New research by Professor Sanjeev Krishna from St George’s Healthcare NHS Trust, London and colleagues published today Online and in the December edition of Lancet Infectious Diseases, says a new process, although initially more expensive, would save money and lives by ensuring appropriate treatment.

C difficile is a hospital-acquired infection that can cause diarrhoea and severe bowel inflammation, leading to death in 6-15% of cases. Patients on antibiotics are at high risk because C difficile can thrive when the normal balance of the gut is upset.

The elderly are  particularly at risk, with 80% of C difficile cases affecting people over 65. The consequences of a misdiagnosis can be severe — tests that give false positive results can lead to antibiotic treatment for other conditions being stopped, patients treated inappropriately for C difficile infection, and isolation with other C difficile patients which can then lead to them contracting the condition.

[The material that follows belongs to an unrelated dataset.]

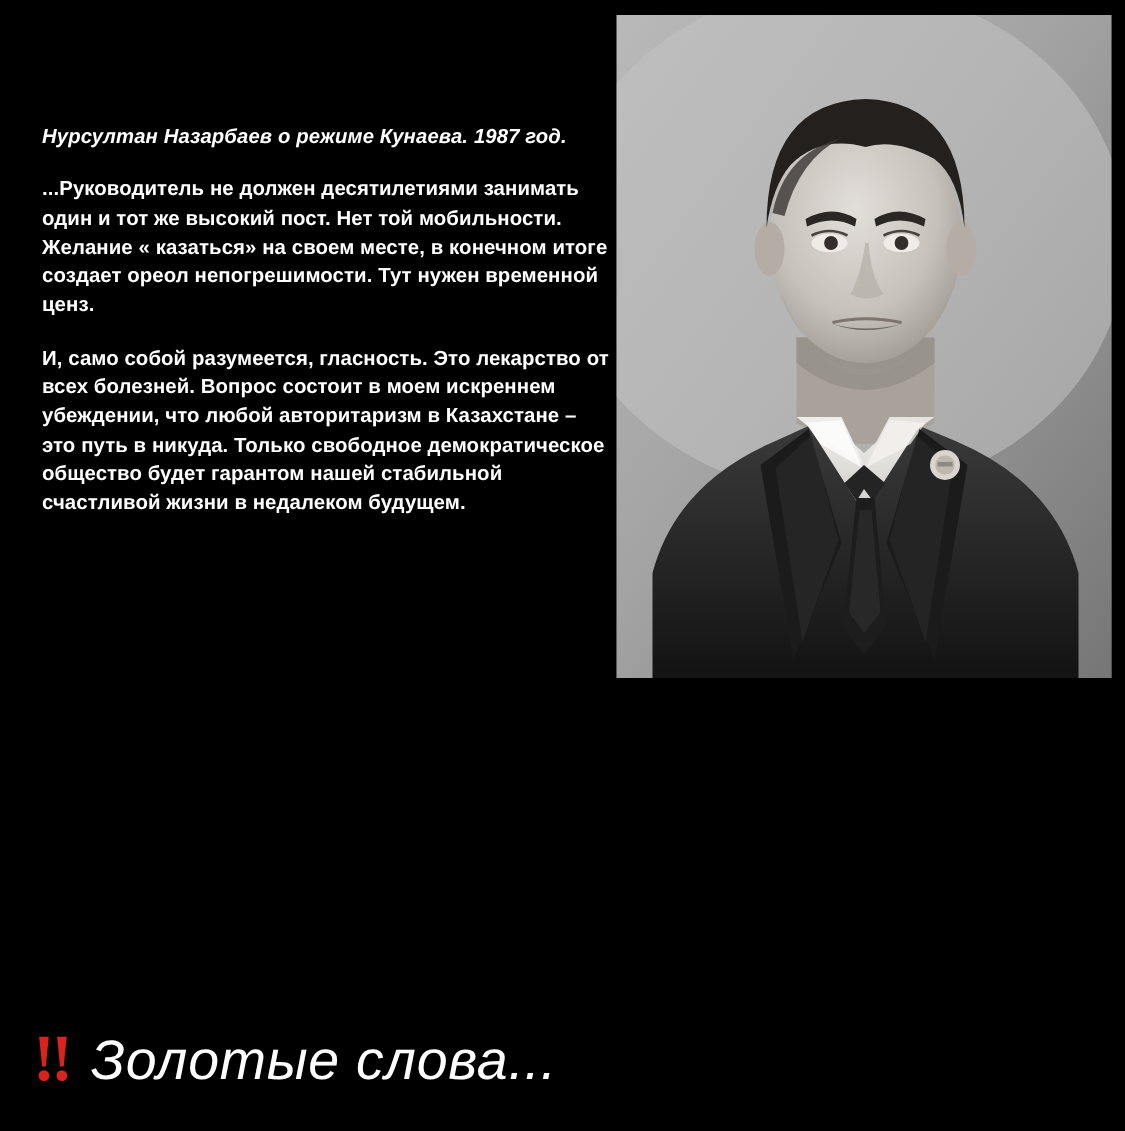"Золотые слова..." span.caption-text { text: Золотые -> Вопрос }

Tests that give a false negative result will mean the patient will not get the C difficile treatment they require, leading to more serious illness for them and possible infection for other patients close to them.

Most brands of hospital testing kits detect a C difficile toxin (CDT) in a patient’s stool sample. However the researchers show that current tests on the market can have proportions of positive results that are false from 3-45%, and proportions of true positives that are missed from 5-24%.*

The authors say: “No assay reliably fulfilled the criteria we preset for an acceptable single test to detect CDT.” Whilst the tests were similar in their accuracy, some were more likely to return a false positive result ,whereas others were more likely to miss a case — such variation makes comparisons of C difficile prevalence in different UK health trusts difficult (since different trusts use different kits).

The authors propose a new two-stage testing system starting with a rapid, highly sensitive screening assay done on the day of receipt of the patient’s stool sample to detect nearly all positives and mean that confirmed negative results are issued promptly.

The second stage would then be a confirmatory test that would weed out the false positives using the current, reference method and provide a definitive result within 2-5 days. The authors say: “We are currently evaluating such a testing scheme in our department.”

They conclude by saying that the additional costs caused by the proposed new first stage could be offset by reducing number of time-consuming reference method tests that would be necessary in the second stage. Estimating the extra first-stage costs at £10,000-£30,000 per year, they add: “We predict the savings in antibiotic costs, the enhanced use of isolation facilities, reduced burden on infection control, and reduced cases of C difficile associated diarrhoea across the hospital will offset these additional laboratory expenditures.”